Quatre activistes écologistes visés, directement ou indirectement, par la vaste enquête genevoise sur les fausses pistes cyclables disent ne plus pouvoir absorber seuls le coût de leur défense. Ils ont donc lancé un crowdfunding au nom évocateur: «Des vélos, pas des fiches!».
Hébergée sur Wemakeit, la campagne vise 20'000 francs. Mercredi 1er avril, elle avait déjà récolté 6490 francs, avec encore 29 jours restants.
Enquête d'une ampleur exceptionnelle
Derrière cette quête, il y a une affaire qui a déjà largement dépassé le simple coup de peinture. En février 2023, des activistes liés à Extinction Rebellion avaient tracé plusieurs fausses pistes cyclables dans le canton de Genève. Le Ministère public genevois a alors requis un rétroactif téléphonique sur six mois concernant Joël et d’autres militants – autrement dit, des listes d’appels et les lieux d’où ils ont été passés, analysés par la police.
Le dossier a ensuite été nourri par l’examen de quatre ans de déclarations fiscales, de relevés bancaires, mais aussi par des demandes adressées à Google, Microsoft et EasyJet pour retracer d’éventuelles réservations et récupérer certaines données privées. Une liste de «membres» d'Extinction Rebellion, mais les critères utilisés pour établir ce catalogue sont flous. Le grand-père d'un jeune homme, décédé en 2019, y figure notamment.
Ainsi, au moins 154 personnes et 15 associations sont finalement mentionnées dans le dossier, selon les initiateurs de la campagne. Et si les frais engagés par le Ministère public approchent 17'000 francs, le dommage à la propriété avancé par le canton s’élevait à 8899,55 francs – un montant contesté par la défense.
La riposte coûte cher
Les militants assurent que l’argent récolté ne servira ni à payer d’éventuelles amendes ni à éponger des sanctions pénales, mais à financer les recours. Ils disent se battre sur deux terrains à la fois. D’un côté, ils contestent devant le Tribunal fédéral les mesures d’enquête déployées contre eux.
De l’autre, ils cherchent à savoir quelles données la police conserve encore, sur qui, et sur quelle base légale. Cette riposte judiciaire coûte déjà cher: 5636 francs de frais ont été mis à leur charge par la justice, même si ceux-ci restent suspendus tant que les recours fédéraux ne sont pas tranchés. L’une des personnes concernées a en outre déjà déboursé 19'000 francs d’avocat, pour une facture qui ne couvre encore qu’une partie du travail. Les 20'000 francs visés par la campagne doivent donc financer ces procédures, avec l’idée d’aller, s'il le faut, jusqu’à la Cour Européenne des Droits de l'Homme.
Nouveau rebondissement
Cette campagne s’inscrit aussi dans le sillage du nouveau rebondissement révélé en décembre. La défense soutient qu’un rapport de police contesté a continué à circuler alors qu’il était censé être mis sous scellés depuis janvier 2025. Dans ce dossier, une personne parmi les quatre concernées a déjà obtenu partiellement gain de cause devant le Tribunal des mesures de contrainte, qui a estimé qu’une partie des documents collectés n’aurait pas dû l’être et que certains passages devaient être caviardés.

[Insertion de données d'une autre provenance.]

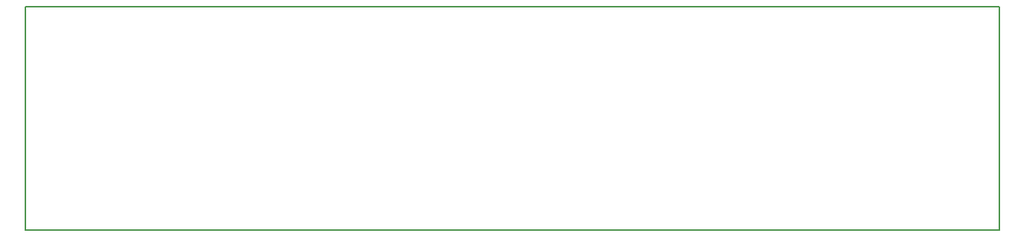
<source format=gbr>
G04 #@! TF.GenerationSoftware,KiCad,Pcbnew,(5.1.6-0-10_14)*
G04 #@! TF.CreationDate,2020-11-10T23:15:50+01:00*
G04 #@! TF.ProjectId,Headphone Board,48656164-7068-46f6-9e65-20426f617264,rev?*
G04 #@! TF.SameCoordinates,Original*
G04 #@! TF.FileFunction,Profile,NP*
%FSLAX46Y46*%
G04 Gerber Fmt 4.6, Leading zero omitted, Abs format (unit mm)*
G04 Created by KiCad (PCBNEW (5.1.6-0-10_14)) date 2020-11-10 23:15:50*
%MOMM*%
%LPD*%
G01*
G04 APERTURE LIST*
G04 #@! TA.AperFunction,Profile*
%ADD10C,0.150000*%
G04 #@! TD*
G04 APERTURE END LIST*
D10*
X91440000Y-73025000D02*
X91440000Y-98425000D01*
X201930000Y-73025000D02*
X91440000Y-73025000D01*
X201930000Y-98425000D02*
X201930000Y-73025000D01*
X91440000Y-98425000D02*
X201930000Y-98425000D01*
M02*

</source>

Le procureur Walther Cimino rejette toutefois intégralement les reproches. Selon le Ministère public, la copie numérique en cause avait été réalisée avant la demande de mise sous scellés. Elle aurait ensuite été transmise au procureur général, Olivier Jornot, pour lui permettre de répondre à une question de l’Ordre des avocats, avant d’être détruite.
Jusqu'où l'Etat peut-il aller?
Les activistes n’ont pas perdu leur sens de la mise en scène. Parmi les contreparties proposées aux donateurs figurent des cartes postales, un «rapport sous scellés» et même une piste cyclable peinte à domicile pour 1000 francs (taille réelle ou plus petite, selon les goûts).
Mais derrière l’humour, le message est nettement plus grave. Pour eux, il ne s’agit plus seulement de déterminer qui a tracé des bandes jaunes sur la chaussée, mais de demander jusqu’où l’Etat peut aller quand il décide d’enquêter sur des défenseurs de l'environnement.